O Globo
Respeito consiste, principalmente, em não
fazer do morto, de sua trajetória, um pretexto para desfilar nossos
preconceitos
Fernando Pessoa já ensinava, por meio de
Ricardo Reis:
— Para ser grande, sê inteiro: nada/Teu
exagera ou exclui.
Vale para quando ostentamos virtude no
finado Twitter; vale para quando não deixamos entrever sequer um fiapo de nossa
vidinha besta no Instagram. Deveria valer também para quando nos cabe falar da
vida alheia —principalmente de uma vida que acaba de se encerrar.
Morte não implica a canonização automática do morto. Não é remissão dos pecados, não concede indulgência plenária. Não transforma água em vinho, rascunho em arte final. Mas respeito é bom — e não se confunde com bajulação. Entre a hagiografia e o vilipêndio, há bom espaço para uma análise equilibrada.
Respeito consiste, principalmente, em não
fazer do morto, de sua trajetória, um pretexto para desfilar nossos
preconceitos ou para montar, em cima do caixão alheio, um palanque para nossas
causas.
No dia mesmo da sua morte — aos 26 anos,
num acidente aéreo — uma das artistas mais populares do país foi tratada como
uma “gordinha” que “brigava com a balança”. A família ainda não havia recebido
o corpo para o sepultamento, e esse corpo já tinha, no obituário, um peso
exagerado.
Outra cantora ainda era homenageada por
milhares de fãs em seu velório, e suas canções reverberavam na memória dos
milhões que a tiveram como trilha sonora da infância, da juventude, da
maturidade — mas achou-se por bem dar destaque ao abuso de drogas e à crença em
discos voadores (sem deixar de mencionar um estupro, o sexo livre e uma série
de anedóticas transgressões).
Da apresentadora que fez história na
televisão, coube salientar que escondia a idade. Da grande atriz, de papéis
memoráveis, que não se casou e praticou aborto.
Odiadores de plantão fazerem isso, na
internet, é de esperar. Que a grande imprensa entre nessa — com manchetes
caça-cliques e reportagens talhadas para gerar polêmica — é deplorável.
A intenção talvez seja naturalizar
comportamentos (“Está vendo? Pessoas boas também abortam”; “Dizem que drogas
destroem a capacidade cognitiva, mas olhaí: viveu até os 75, perfeitamente
lúcida”). O resultado, porém, acaba sendo depreciar o artista e sua obra, além
de ajudar a perpetuar o estigma que envolve certos assuntos.

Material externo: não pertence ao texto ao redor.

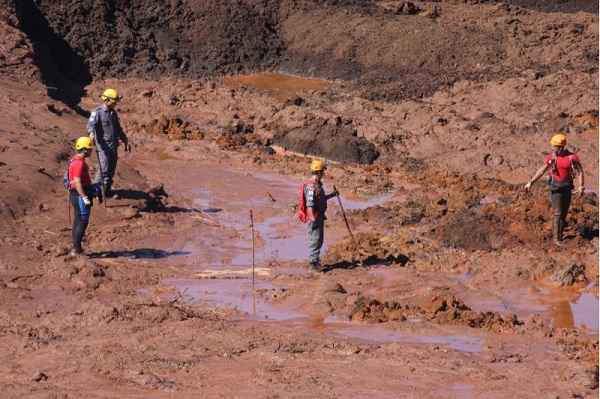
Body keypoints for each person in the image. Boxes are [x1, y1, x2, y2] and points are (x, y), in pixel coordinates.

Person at [524, 133, 585, 245]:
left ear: (561, 147)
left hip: (567, 187)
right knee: (558, 212)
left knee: (564, 213)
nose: (553, 148)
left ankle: (560, 234)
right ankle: (556, 239)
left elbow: (580, 171)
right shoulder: (552, 157)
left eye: (555, 146)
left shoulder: (571, 158)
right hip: (555, 188)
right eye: (553, 146)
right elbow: (542, 170)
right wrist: (530, 182)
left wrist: (581, 186)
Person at [87, 88, 131, 199]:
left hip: (113, 146)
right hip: (103, 147)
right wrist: (91, 134)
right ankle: (96, 192)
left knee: (111, 169)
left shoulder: (113, 113)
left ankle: (106, 190)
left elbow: (118, 129)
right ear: (107, 100)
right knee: (103, 169)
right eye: (114, 101)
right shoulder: (97, 112)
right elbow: (90, 125)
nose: (116, 103)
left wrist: (125, 139)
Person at [303, 159, 339, 271]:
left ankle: (316, 261)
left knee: (319, 240)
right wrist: (313, 218)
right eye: (322, 171)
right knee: (315, 239)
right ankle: (313, 264)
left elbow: (320, 199)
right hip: (314, 217)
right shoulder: (311, 187)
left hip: (319, 216)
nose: (323, 174)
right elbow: (309, 204)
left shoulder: (317, 185)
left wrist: (332, 195)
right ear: (318, 172)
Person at [68, 137, 98, 255]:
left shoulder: (74, 160)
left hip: (76, 194)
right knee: (82, 222)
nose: (91, 151)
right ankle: (76, 249)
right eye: (90, 149)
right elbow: (77, 182)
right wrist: (85, 197)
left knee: (78, 219)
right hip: (80, 195)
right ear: (85, 150)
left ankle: (76, 247)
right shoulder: (79, 164)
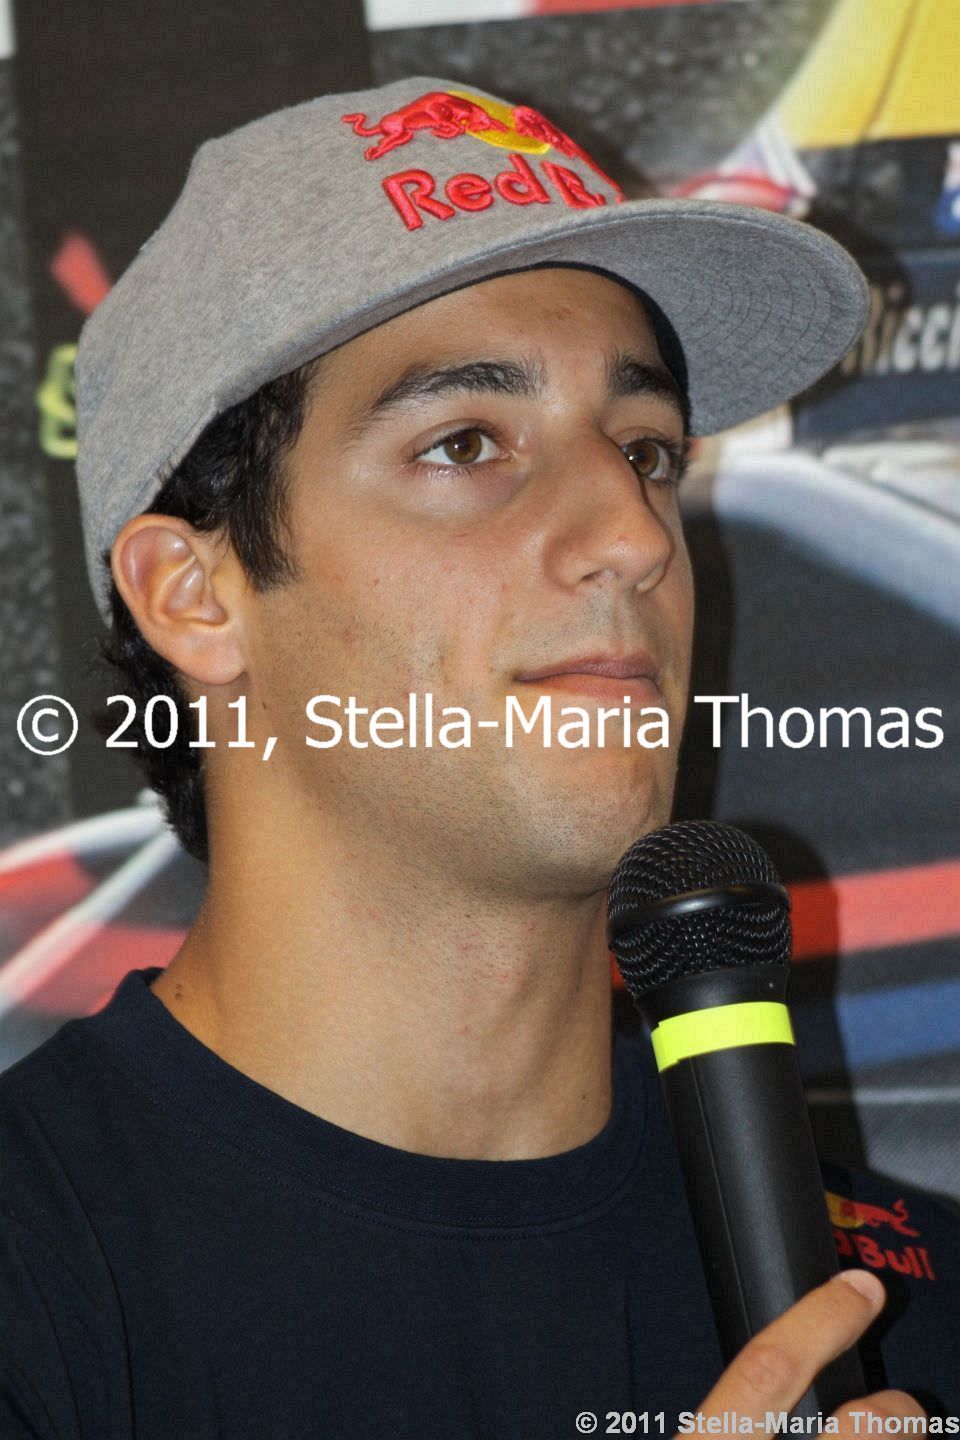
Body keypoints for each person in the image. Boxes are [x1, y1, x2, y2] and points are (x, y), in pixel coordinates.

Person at [2, 76, 956, 1439]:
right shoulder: (38, 1282)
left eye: (647, 450)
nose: (634, 534)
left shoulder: (900, 1314)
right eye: (466, 444)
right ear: (195, 596)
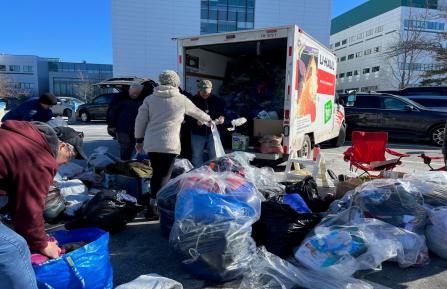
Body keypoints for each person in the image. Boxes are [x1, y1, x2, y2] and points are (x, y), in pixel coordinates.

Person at [0, 120, 87, 288]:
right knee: (15, 247)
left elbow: (20, 204)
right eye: (71, 156)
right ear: (62, 147)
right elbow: (29, 209)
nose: (68, 163)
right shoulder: (40, 158)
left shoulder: (22, 138)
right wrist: (42, 244)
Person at [134, 70, 212, 220]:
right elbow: (197, 113)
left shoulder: (150, 99)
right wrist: (210, 120)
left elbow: (140, 121)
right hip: (170, 145)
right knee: (164, 176)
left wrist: (139, 140)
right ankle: (155, 207)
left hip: (152, 144)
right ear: (176, 83)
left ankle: (154, 204)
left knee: (157, 173)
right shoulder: (181, 99)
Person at [189, 79, 225, 167]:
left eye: (207, 92)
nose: (205, 94)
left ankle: (214, 174)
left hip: (212, 133)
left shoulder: (217, 101)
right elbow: (187, 118)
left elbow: (222, 114)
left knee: (215, 155)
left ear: (211, 90)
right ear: (199, 89)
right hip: (197, 133)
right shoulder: (192, 101)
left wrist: (222, 119)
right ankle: (198, 175)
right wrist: (196, 122)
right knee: (197, 155)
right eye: (203, 92)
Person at [108, 83, 145, 160]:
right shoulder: (120, 98)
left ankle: (127, 163)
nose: (135, 95)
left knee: (132, 146)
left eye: (137, 93)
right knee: (125, 146)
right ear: (129, 90)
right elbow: (112, 112)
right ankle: (124, 162)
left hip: (135, 129)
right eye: (133, 93)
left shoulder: (142, 101)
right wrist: (111, 125)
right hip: (122, 128)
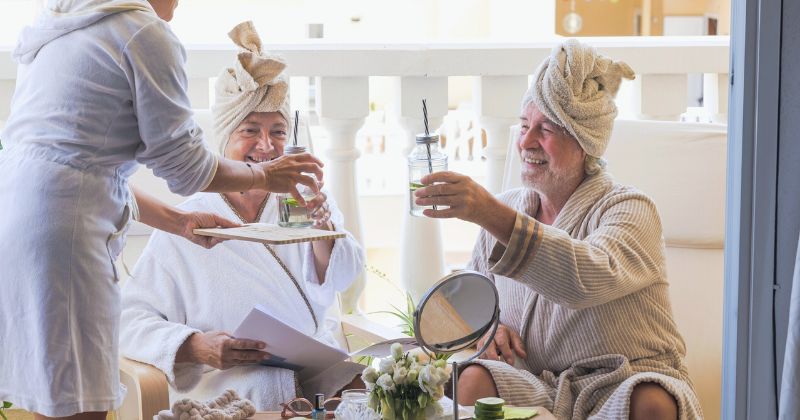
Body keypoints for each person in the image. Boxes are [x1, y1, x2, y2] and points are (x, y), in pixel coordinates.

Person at [0, 2, 323, 419]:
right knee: (77, 405)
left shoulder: (67, 24)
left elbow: (81, 167)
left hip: (19, 217)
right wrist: (265, 175)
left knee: (54, 396)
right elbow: (185, 167)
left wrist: (179, 221)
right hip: (63, 235)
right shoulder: (141, 31)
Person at [413, 39, 703, 420]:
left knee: (651, 402)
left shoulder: (631, 209)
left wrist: (487, 212)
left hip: (625, 381)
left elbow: (582, 279)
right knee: (472, 382)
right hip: (542, 386)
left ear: (585, 144)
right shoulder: (509, 208)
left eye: (546, 129)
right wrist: (488, 329)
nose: (525, 141)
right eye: (524, 126)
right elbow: (470, 302)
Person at [118, 21, 366, 410]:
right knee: (269, 384)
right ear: (224, 140)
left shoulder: (307, 203)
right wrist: (195, 346)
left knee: (362, 386)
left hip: (314, 368)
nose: (266, 146)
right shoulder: (187, 223)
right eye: (250, 130)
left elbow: (344, 276)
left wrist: (323, 230)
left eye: (278, 132)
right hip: (227, 379)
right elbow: (128, 319)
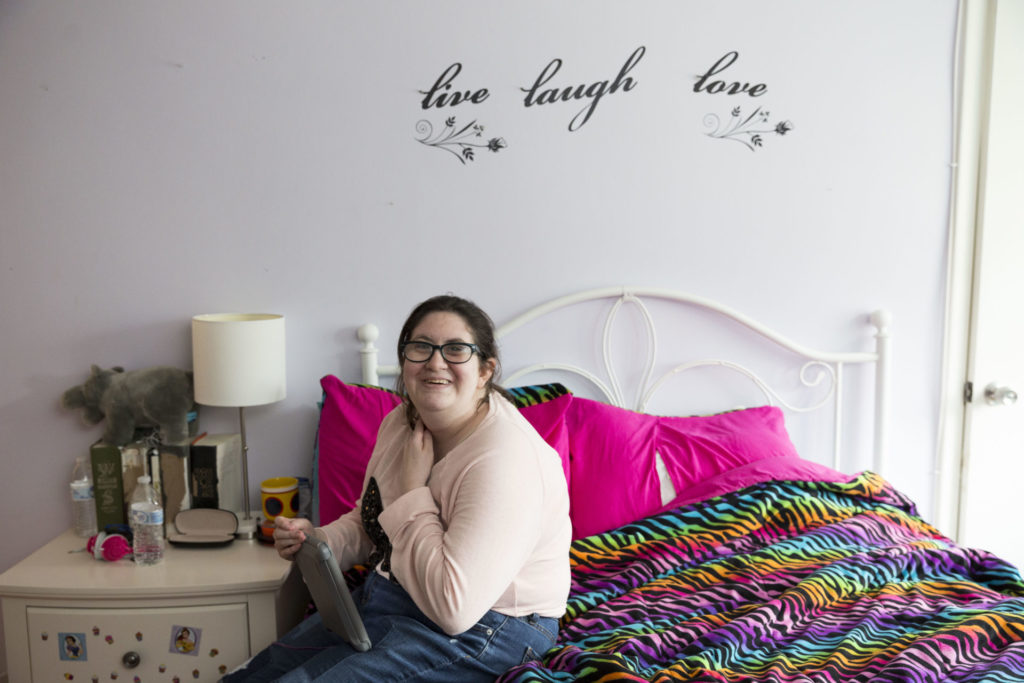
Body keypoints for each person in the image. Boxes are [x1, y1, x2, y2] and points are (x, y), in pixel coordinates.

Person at [223, 294, 572, 682]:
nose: (435, 362)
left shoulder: (506, 460)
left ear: (486, 370)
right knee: (252, 675)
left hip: (490, 625)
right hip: (393, 593)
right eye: (421, 347)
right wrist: (318, 539)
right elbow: (370, 521)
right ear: (405, 360)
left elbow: (453, 609)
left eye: (456, 350)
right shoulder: (401, 424)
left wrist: (411, 492)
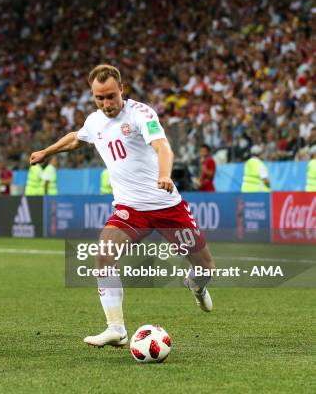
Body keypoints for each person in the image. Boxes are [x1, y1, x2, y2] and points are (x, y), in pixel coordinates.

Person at [30, 64, 215, 348]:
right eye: (99, 98)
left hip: (167, 206)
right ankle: (116, 328)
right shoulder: (94, 121)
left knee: (205, 266)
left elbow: (163, 146)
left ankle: (196, 285)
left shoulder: (141, 114)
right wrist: (47, 151)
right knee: (103, 254)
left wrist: (164, 174)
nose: (106, 104)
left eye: (111, 96)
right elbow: (77, 138)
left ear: (122, 90)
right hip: (130, 209)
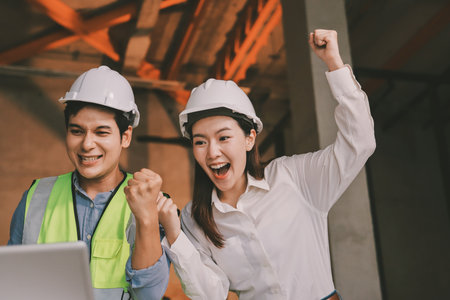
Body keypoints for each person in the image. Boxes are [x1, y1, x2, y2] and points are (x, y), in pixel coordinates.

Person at [156, 29, 376, 299]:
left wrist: (334, 63)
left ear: (249, 139)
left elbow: (360, 142)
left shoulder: (293, 177)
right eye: (200, 142)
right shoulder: (195, 217)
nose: (212, 152)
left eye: (223, 137)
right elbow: (209, 293)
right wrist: (174, 232)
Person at [8, 66, 170, 300]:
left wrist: (146, 218)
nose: (87, 144)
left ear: (125, 137)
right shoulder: (36, 197)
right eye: (77, 131)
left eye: (101, 132)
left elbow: (150, 294)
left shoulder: (154, 203)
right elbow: (13, 283)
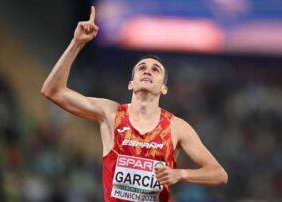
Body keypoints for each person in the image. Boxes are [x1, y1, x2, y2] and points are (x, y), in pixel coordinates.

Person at [41, 6, 228, 202]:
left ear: (164, 88)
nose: (148, 71)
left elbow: (219, 174)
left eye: (156, 70)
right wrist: (76, 44)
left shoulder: (176, 127)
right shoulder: (111, 113)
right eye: (142, 68)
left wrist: (180, 174)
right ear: (131, 83)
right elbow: (52, 91)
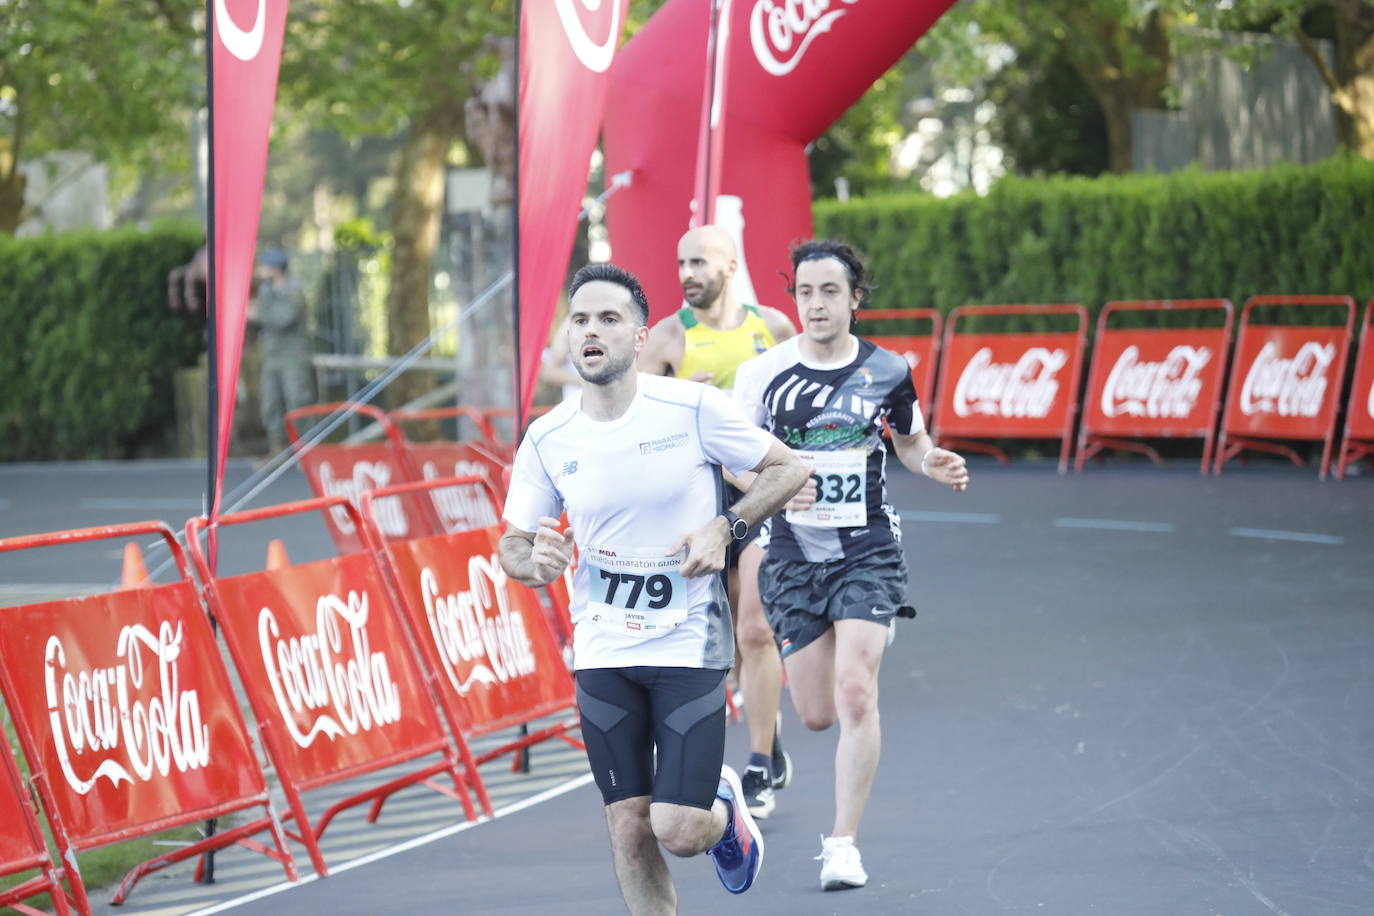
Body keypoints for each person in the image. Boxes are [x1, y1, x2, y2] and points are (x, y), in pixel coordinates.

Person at [499, 263, 808, 913]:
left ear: (641, 337)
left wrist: (726, 528)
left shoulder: (691, 407)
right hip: (604, 649)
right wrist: (535, 560)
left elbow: (786, 469)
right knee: (629, 824)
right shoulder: (549, 437)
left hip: (687, 642)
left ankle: (721, 817)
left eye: (610, 318)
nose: (592, 330)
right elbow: (513, 544)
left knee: (678, 828)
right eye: (581, 318)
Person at [732, 239, 970, 891]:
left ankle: (842, 844)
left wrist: (935, 462)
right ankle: (777, 745)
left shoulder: (889, 371)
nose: (815, 304)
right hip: (791, 557)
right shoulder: (765, 375)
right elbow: (732, 457)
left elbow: (912, 443)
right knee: (815, 713)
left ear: (855, 298)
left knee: (857, 688)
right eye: (805, 292)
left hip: (868, 547)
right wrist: (776, 483)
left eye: (829, 291)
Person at [638, 225, 798, 820]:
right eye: (680, 262)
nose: (687, 272)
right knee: (727, 646)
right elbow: (632, 418)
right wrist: (678, 397)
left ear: (730, 265)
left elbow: (801, 400)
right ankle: (770, 735)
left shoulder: (773, 329)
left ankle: (758, 766)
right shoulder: (670, 336)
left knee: (756, 630)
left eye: (699, 261)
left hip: (754, 504)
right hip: (695, 512)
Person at [248, 248, 314, 455]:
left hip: (293, 356)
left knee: (298, 401)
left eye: (265, 266)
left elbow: (282, 319)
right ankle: (277, 450)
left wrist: (255, 313)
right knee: (271, 403)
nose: (261, 270)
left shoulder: (293, 291)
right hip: (272, 355)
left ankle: (305, 450)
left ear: (276, 269)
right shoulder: (266, 290)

Daqui a alguns anos, haverá espaço nas
biografias para os detalhes escabrosos, as misérias, as fofocas. Ou, a depender
do biógrafo, para a construção daquele vasto painel que retrata o personagem em
toda sua humanidade. Mas, no dia da morte, na dor do luto, tirar o foco do
legado para falar de gordura, vício, idiossincrasias ou abortos soa apenas como
mesquinharia, sordidez. Como exercício do pequeno (ínfimo) poder de apontar os
pés de barro do ídolo, de mostrar irreverência trazendo para a manchete o que
não deveria passar de nota de rodapé.
Há nisso um método cruel: a vítima
preferencial têm sido as mulheres. Não se encontrará nada parecido nos
obituários de Erasmo Carlos,
Zé Celso, João Donato, Aderbal
Freire-Filho. A estes, couberam o merecido reconhecimento do valor
artístico e as manifestações de pesar.
— Põe quanto és/No mínimo que fazes —
escreveu Pessoa. Grandes artistas seguem o conselho. Jornalistas e editores
também — só que alguns têm posto o pior de si.